Puis-je utiliser uniquement le PPF pour facturer une autre entreprise ?

Non, cette possibilité a été supprimée par l’annonce du 15 octobre 2024. Le PPF ne propose plus aucun service d’émission ni de réception. Toute facture B2B doit transiter par une plateforme agréée immatriculée par la DGFiP. Le PPF n’intervient qu’en arrière-plan, pour router la facture via son annuaire et collecter les données fiscales. Cette information circule encore largement sur le web mais elle est obsolète depuis la décision gouvernementale de fin 2024. Pour facturer un client privé conformément à la réforme, il faut impérativement disposer d’un compte sur une PA, que vous la payez ou que vous utilisiez une offre gratuite limitée.

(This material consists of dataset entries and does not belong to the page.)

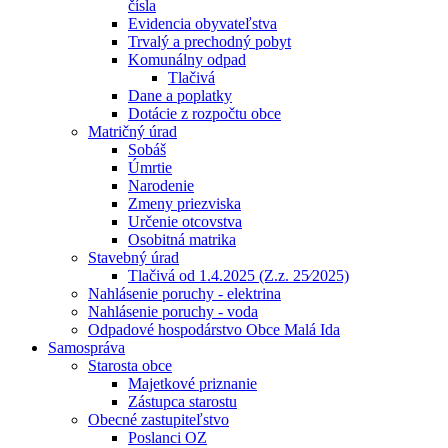
čísla
Evidencia obyvateľstva
Trvalý a prechodný pobyt
Komunálny odpad
Tlačivá
Dane a poplatky
Dotácie z rozpočtu obce
Matričný úrad
Sobáš
Úmrtie
Narodenie
Zmeny priezviska
Určenie otcovstva
Osobitná matrika
Stavebný úrad
Tlačivá od 1.4.2025 (Z.z. 25⁄2025)
Nahlásenie poruchy - elektrina
Nahlásenie poruchy - voda
Odpadové hospodárstvo Obce Malá Ida
Samospráva
Starosta obce
Majetkové priznanie
Zástupca starostu
Obecné zastupiteľstvo
Poslanci OZ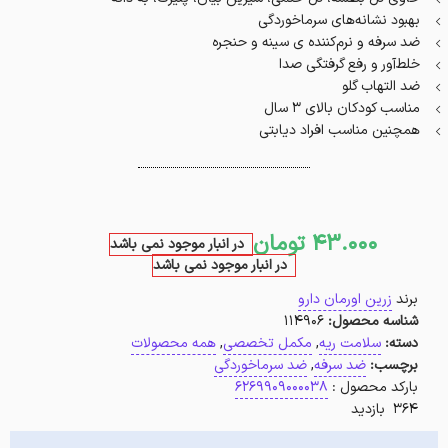
بهبود نشانه‌های سرماخوردگی
ضد سرفه و نرم‌کننده ی سینه و حنجره
خلط‌آور و رفع گرفتگی صدا
ضد التهاب گلو
مناسب کودکان بالای ۳ سال
همچنین مناسب افراد دیابتی‌‌
43.000
تومان
در انبار موجود نمی باشد
در انبار موجود نمی باشد
برند
زرین اورمان دارو
شناسه محصول:
114906
دسته:
سلامت ریه
,
مکمل تخصصی
,
همه محصولات
برچسب:
ضد سرفه
,
ضد سرماخوردگی
بارکد محصول :
6269909000038
364 بازدید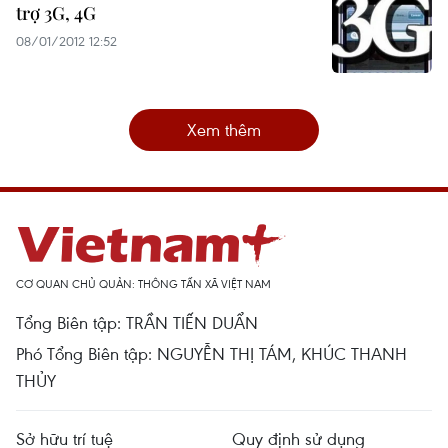
trợ 3G, 4G
08/01/2012 12:52
Xem thêm
CƠ QUAN CHỦ QUẢN: THÔNG TẤN XÃ VIỆT NAM
Tổng Biên tập: TRẦN TIẾN DUẨN
Phó Tổng Biên tập: NGUYỄN THỊ TÁM, KHÚC THANH
THỦY
Sở hữu trí tuệ
Quy định sử dụng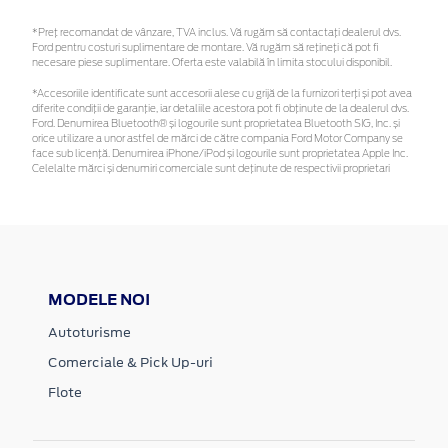
*Preţ recomandat de vânzare, TVA inclus. Vă rugăm să contactaţi dealerul dvs.
Ford pentru costuri suplimentare de montare. Vă rugăm să rețineți că pot fi
necesare piese suplimentare. Oferta este valabilă în limita stocului disponibil.
*Accesoriile identificate sunt accesorii alese cu grijă de la furnizori terți și pot avea
diferite condiții de garanție, iar detaliile acestora pot fi obținute de la dealerul dvs.
Ford. Denumirea Bluetooth® și logourile sunt proprietatea Bluetooth SIG, Inc. și
orice utilizare a unor astfel de mărci de către compania Ford Motor Company se
face sub licență. Denumirea iPhone/iPod și logourile sunt proprietatea Apple Inc.
Celelalte mărci și denumiri comerciale sunt deținute de respectivii proprietari
MODELE NOI
Autoturisme
Comerciale & Pick Up-uri
Flote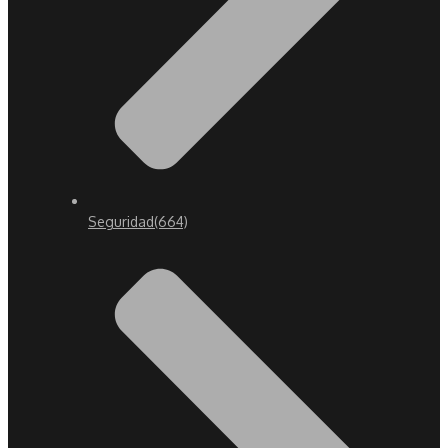
Seguridad
(664)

Qui pilote le développement du PPF ?

Le PPF est piloté par la Direction Générale des Finances Publiques (DGFiP) et développé par l’Agence pour l’Informatique Financière de l’État (AIFE). L’AIFE assure également l’exploitation technique, le support aux plateformes agréées et la publication des spécifications externes. Ces spécifications, disponibles sur impots.gouv.fr, définissent les formats de données, les protocoles d’échange et les règles d’interopérabilité. Une version consolidée est publiée régulièrement pour tenir compte des évolutions, notamment l’alignement avec les normes AFNOR XP Z12-012 et XP Z12-014 mises à jour en mars 2026. Le PPF est la brique publique de la réforme : il ne génère aucun chiffre d’affaires et ne concurrence aucun acteur privé.